EXERCISE INSTRUCTIONS | Reproduce the part that opens with the line containing "President Joseph Aoun" and closes with the line containing "He expressed hope", changing "coordination" to "cooperation" and keeping everything else the same.

****

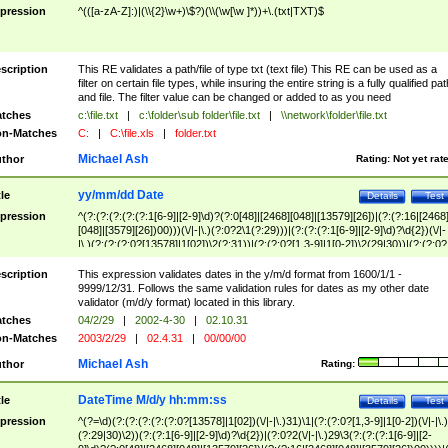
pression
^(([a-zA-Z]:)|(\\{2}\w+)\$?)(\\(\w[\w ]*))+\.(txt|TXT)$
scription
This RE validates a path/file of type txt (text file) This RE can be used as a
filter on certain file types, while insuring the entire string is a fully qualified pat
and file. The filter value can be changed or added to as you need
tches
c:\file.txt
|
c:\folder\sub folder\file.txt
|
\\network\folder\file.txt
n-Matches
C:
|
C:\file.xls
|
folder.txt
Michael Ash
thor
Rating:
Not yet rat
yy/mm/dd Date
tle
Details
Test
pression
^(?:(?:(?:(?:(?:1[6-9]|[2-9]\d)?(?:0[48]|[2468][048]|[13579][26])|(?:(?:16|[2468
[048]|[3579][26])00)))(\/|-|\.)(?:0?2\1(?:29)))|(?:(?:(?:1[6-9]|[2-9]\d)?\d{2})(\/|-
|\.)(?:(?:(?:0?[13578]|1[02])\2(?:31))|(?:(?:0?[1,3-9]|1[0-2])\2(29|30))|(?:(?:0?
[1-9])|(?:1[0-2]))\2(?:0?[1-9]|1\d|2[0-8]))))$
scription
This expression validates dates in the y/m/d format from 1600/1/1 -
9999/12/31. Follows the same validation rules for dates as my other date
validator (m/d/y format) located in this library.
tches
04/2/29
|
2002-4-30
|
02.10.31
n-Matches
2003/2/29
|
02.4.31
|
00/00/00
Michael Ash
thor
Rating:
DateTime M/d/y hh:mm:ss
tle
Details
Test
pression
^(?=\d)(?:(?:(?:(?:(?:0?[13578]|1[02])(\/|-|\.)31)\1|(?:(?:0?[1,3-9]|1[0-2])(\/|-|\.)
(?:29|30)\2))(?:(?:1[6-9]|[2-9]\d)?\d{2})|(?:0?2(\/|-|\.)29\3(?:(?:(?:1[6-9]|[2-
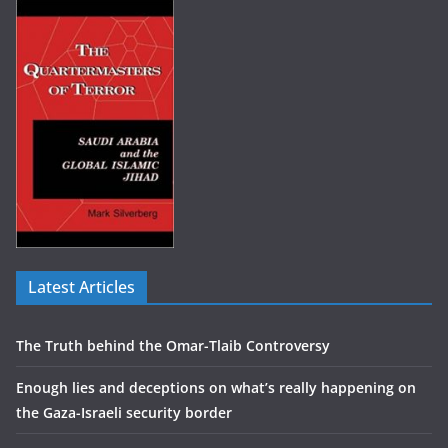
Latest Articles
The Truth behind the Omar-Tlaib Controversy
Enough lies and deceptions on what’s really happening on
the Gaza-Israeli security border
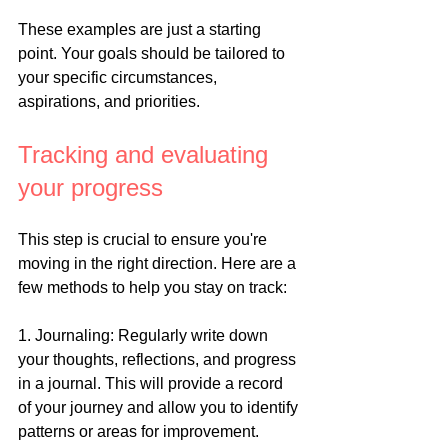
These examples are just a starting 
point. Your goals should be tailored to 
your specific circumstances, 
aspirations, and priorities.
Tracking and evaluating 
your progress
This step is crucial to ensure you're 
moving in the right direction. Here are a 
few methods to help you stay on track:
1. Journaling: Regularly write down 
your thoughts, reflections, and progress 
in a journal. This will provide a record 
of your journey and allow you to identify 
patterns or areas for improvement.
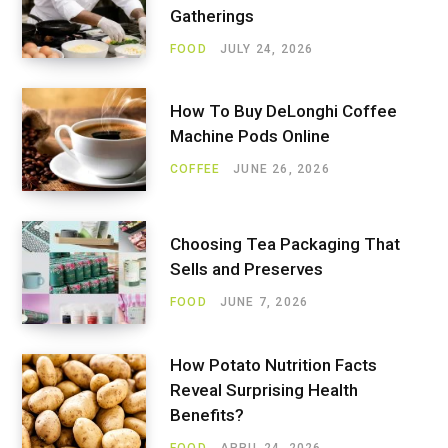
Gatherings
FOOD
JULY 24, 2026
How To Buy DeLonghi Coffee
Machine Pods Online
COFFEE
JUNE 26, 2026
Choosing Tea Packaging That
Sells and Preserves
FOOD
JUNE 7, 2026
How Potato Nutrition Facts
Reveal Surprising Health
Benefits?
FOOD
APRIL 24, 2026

****

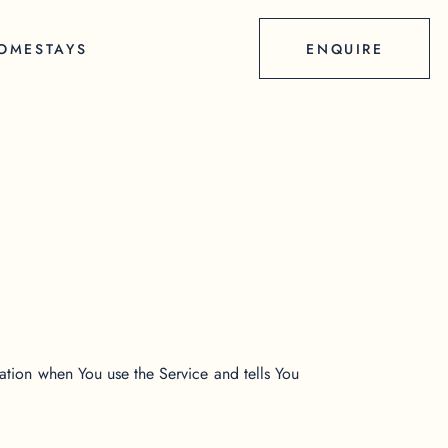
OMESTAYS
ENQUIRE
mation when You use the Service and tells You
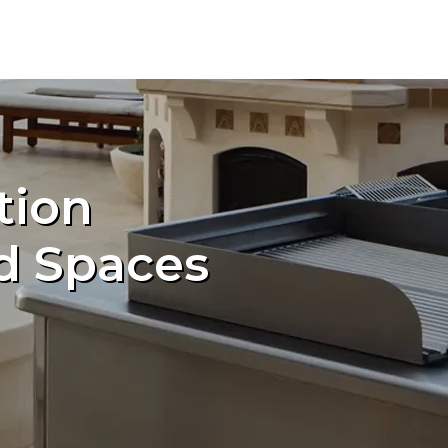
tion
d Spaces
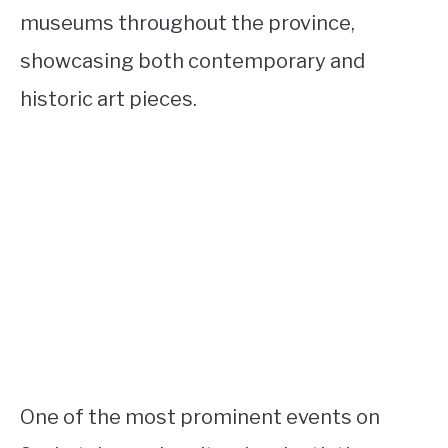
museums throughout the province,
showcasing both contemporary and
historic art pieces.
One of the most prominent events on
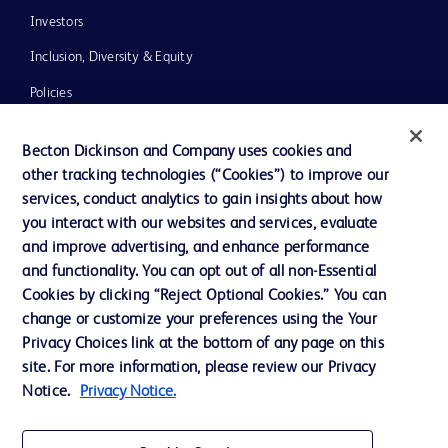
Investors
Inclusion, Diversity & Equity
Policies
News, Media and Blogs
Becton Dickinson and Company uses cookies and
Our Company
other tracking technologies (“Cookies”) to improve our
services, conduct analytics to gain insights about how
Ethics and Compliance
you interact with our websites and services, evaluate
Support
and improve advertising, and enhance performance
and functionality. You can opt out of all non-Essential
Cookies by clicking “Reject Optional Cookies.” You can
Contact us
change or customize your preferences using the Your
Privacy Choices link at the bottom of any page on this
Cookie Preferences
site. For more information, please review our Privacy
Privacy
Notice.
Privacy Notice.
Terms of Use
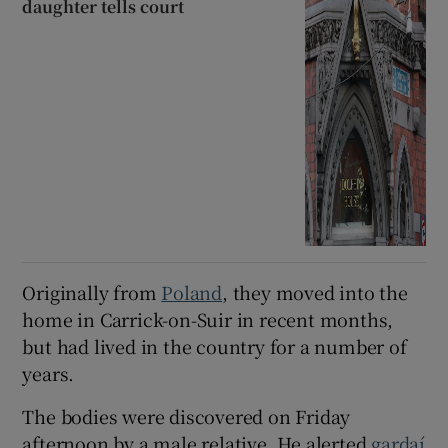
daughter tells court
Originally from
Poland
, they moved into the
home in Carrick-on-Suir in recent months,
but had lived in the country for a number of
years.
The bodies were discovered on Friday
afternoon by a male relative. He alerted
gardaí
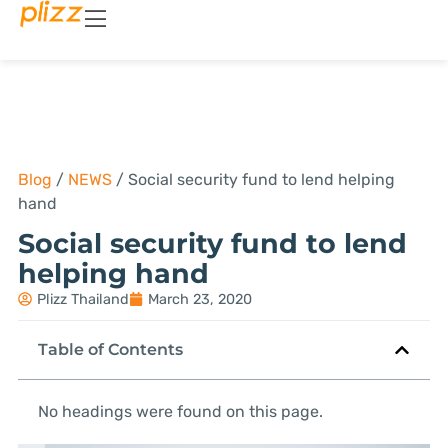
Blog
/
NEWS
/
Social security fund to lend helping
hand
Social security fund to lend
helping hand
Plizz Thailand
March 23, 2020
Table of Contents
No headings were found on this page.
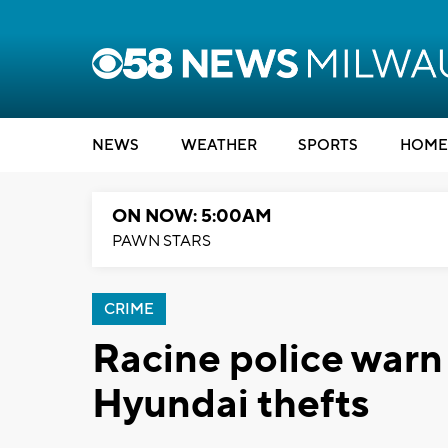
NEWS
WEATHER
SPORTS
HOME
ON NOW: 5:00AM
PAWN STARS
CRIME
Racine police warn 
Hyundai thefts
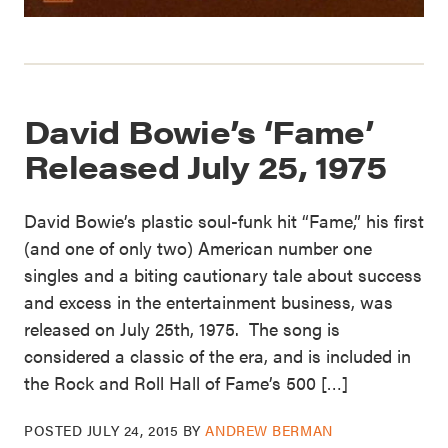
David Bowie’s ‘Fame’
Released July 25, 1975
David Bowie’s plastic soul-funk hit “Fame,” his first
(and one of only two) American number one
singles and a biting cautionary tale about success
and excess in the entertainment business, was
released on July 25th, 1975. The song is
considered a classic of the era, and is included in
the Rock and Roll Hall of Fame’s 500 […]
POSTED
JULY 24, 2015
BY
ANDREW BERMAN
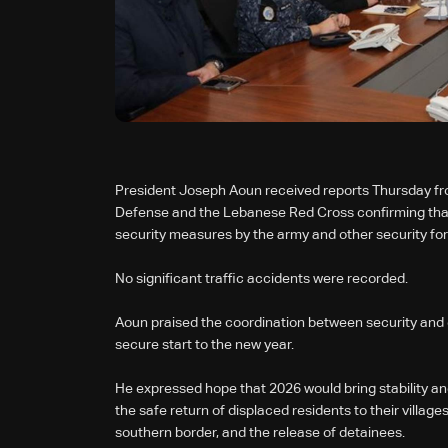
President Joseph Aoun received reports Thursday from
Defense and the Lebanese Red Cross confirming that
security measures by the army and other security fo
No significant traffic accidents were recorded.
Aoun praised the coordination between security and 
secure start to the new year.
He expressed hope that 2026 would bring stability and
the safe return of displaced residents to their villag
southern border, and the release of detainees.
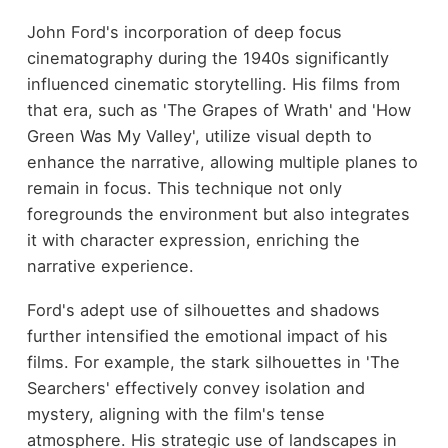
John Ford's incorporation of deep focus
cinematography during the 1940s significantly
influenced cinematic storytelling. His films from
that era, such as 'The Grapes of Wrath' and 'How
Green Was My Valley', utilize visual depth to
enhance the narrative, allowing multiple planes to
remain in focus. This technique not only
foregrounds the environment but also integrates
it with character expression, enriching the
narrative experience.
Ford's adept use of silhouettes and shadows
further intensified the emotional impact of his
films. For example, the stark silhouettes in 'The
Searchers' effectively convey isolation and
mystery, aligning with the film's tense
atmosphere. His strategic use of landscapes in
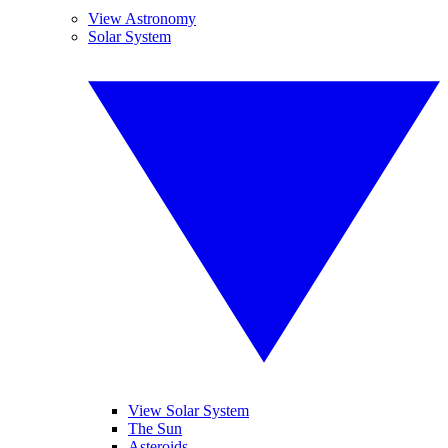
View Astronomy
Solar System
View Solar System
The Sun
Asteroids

****

RESPONSE AREA |
President Joseph Aoun received reports Thursday from
Defense and the Lebanese Red Cross confirming that
security measures by the army and other security fo
No significant traffic accidents were recorded.
Aoun praised the cooperation between security and 
secure start to the new year.
He expressed hope that 2026 would bring stability and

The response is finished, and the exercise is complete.